Indeed, many of the participants in the experiment were self-motivated to enroll, out of curiosity about the effects of magic mushrooms or because they too wanted the opportunity to self-reflect. Many participants already engaged in spiritual activities like meditation, religious services and prayer. That may help explain why they were so sensitive to the effects of the drug, the researchers acknowledged.
MORE: More Evidence That Marijuana-Like Drugs May Help Prevent PTSD
Brian had always been a deeply spiritual man. He had recently been drawn to Eastern religions and the notion that the separation of our selves from the rest of the world was illusory, and said he signed up for the study because he was curious. He jokes that he hadn’t tried psychedelics earlier because “I was actually a victim of my own good judgment in my youth.”
During his experience with a higher dose of psilocybin, he says, “I was just able to drop ego totally and experience the world without all those filters, and experience Brian without all that.”
He describes his experience on the highest possible dose of psilocybin this way:
There was this point where, basically, I forgot about anything Brian-like or who Brian was.

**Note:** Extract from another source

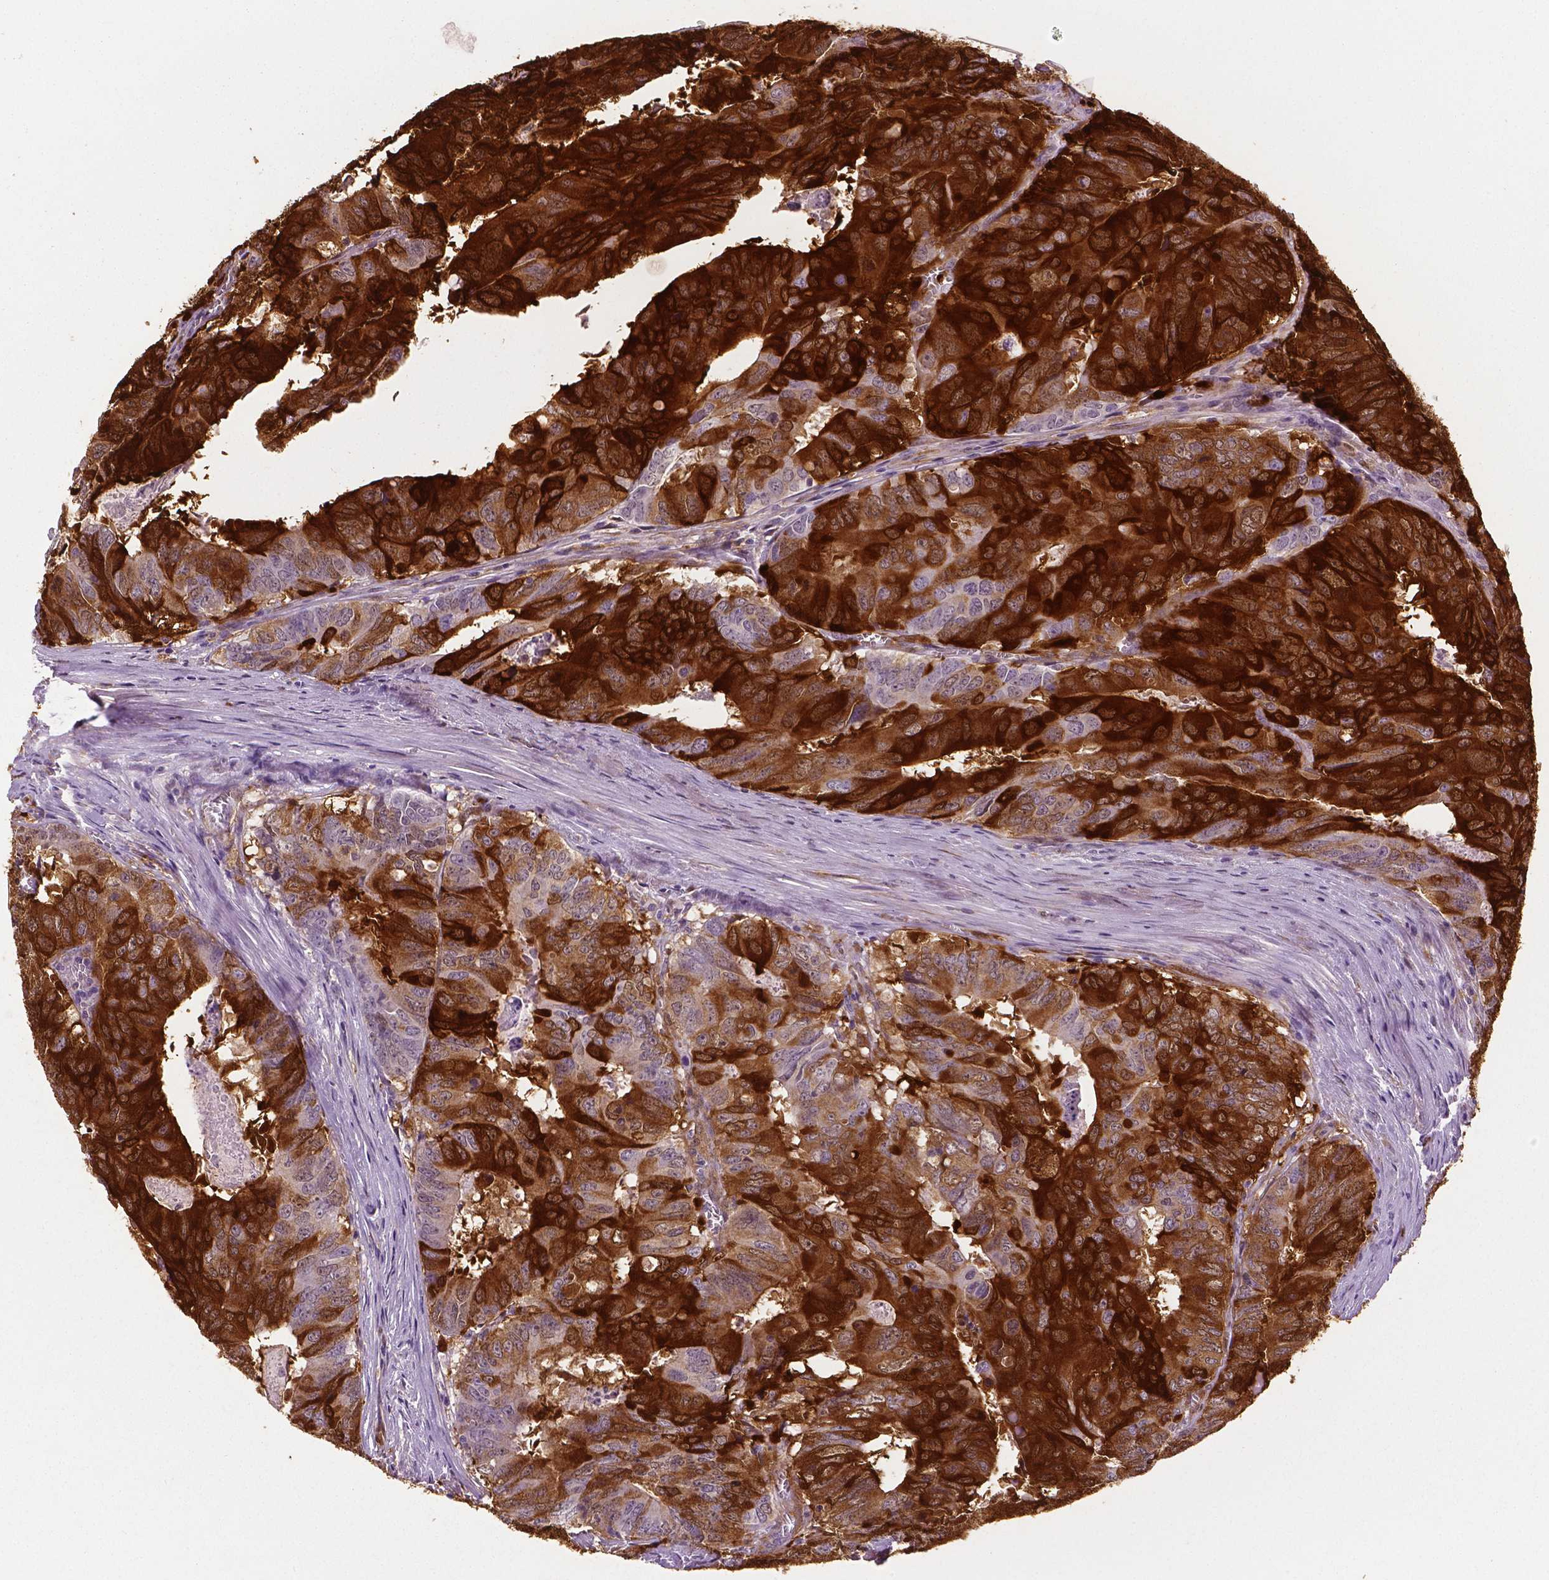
{"staining": {"intensity": "strong", "quantity": "25%-75%", "location": "cytoplasmic/membranous"}, "tissue": "colorectal cancer", "cell_type": "Tumor cells", "image_type": "cancer", "snomed": [{"axis": "morphology", "description": "Adenocarcinoma, NOS"}, {"axis": "topography", "description": "Colon"}], "caption": "Adenocarcinoma (colorectal) stained with a brown dye demonstrates strong cytoplasmic/membranous positive positivity in approximately 25%-75% of tumor cells.", "gene": "PHGDH", "patient": {"sex": "male", "age": 79}}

I was really in touch with all experience: whatever happened was part of me. I was not observing — I was whatever was happening. The other thing that was so memorable was that everything was so beautiful and it made me cry because the beauty was so exquisite. And then I’d remember how painful and how messy it all was. I was laughing and crying for like three hours straight.
I was absolutely that certain that everything was just the same thing, just different flavors and tastes of one underlying reality and being so grateful to be alive and able to experience it.
Brian says that this recognition made him more tolerant and more compassionate. “What was happening to me was real and [yet] the person next to me might not be seeing the same thing. It became absolutely obvious that perspective determines your experience with reality and that maybe being able to take more perspectives than one will give you a more rich and probably more true version of what reality is.”
MORE: Ecstasy as Therapy: Have Some of its Negative Effects Been Overblown?
In her most positive session, Estevez describes the experience of having a godlike presence with her. “It said to me, ‘Is there anything you want?’ I thought, ‘want?'” says Estevez. “[I knew that] there was this person named Maria in space and time and that she had long lists of things she wanted. That was me. But I just said no. Later, I thought, Wow, if that was case, who was answering?”
Estevez says that she, too, has become more open and empathetic since taking psilocybin. “I am much more forgiving of friends and strangers,” she says. “I’m much more accommodating because I’ve been there, and it really isn’t such a big deal.”
Of course, most drugs that are powerful enough to do good also have the power to do harm, so careful study will be needed to see if long-lasting negative effects also occur.
“We haven’t seen [any evidence of lasting negative effects] in our studies,”says Roland Griffiths, a co-author of the research and professor of behavioral biology at Hopkins. “People can have very negative effects of psilocybin and have anxiety or fearfulness but that’s time-limited, and none of those people report lasting negative effects.”
The researchers are currently seeking participants for a new study on the potentially mood-enhancing effects of psilocybin in current or former cancer patients who are anxious or depressed. (Click here for more info.) The scientists ultimately hope to be able to use psychedelics in treatments for mental illness and to study the nature of consciousness itself.
The new research was published in the Journal of Psychopharmacology.
Updated: The original post did not include the full title of the journal in which the research appeared.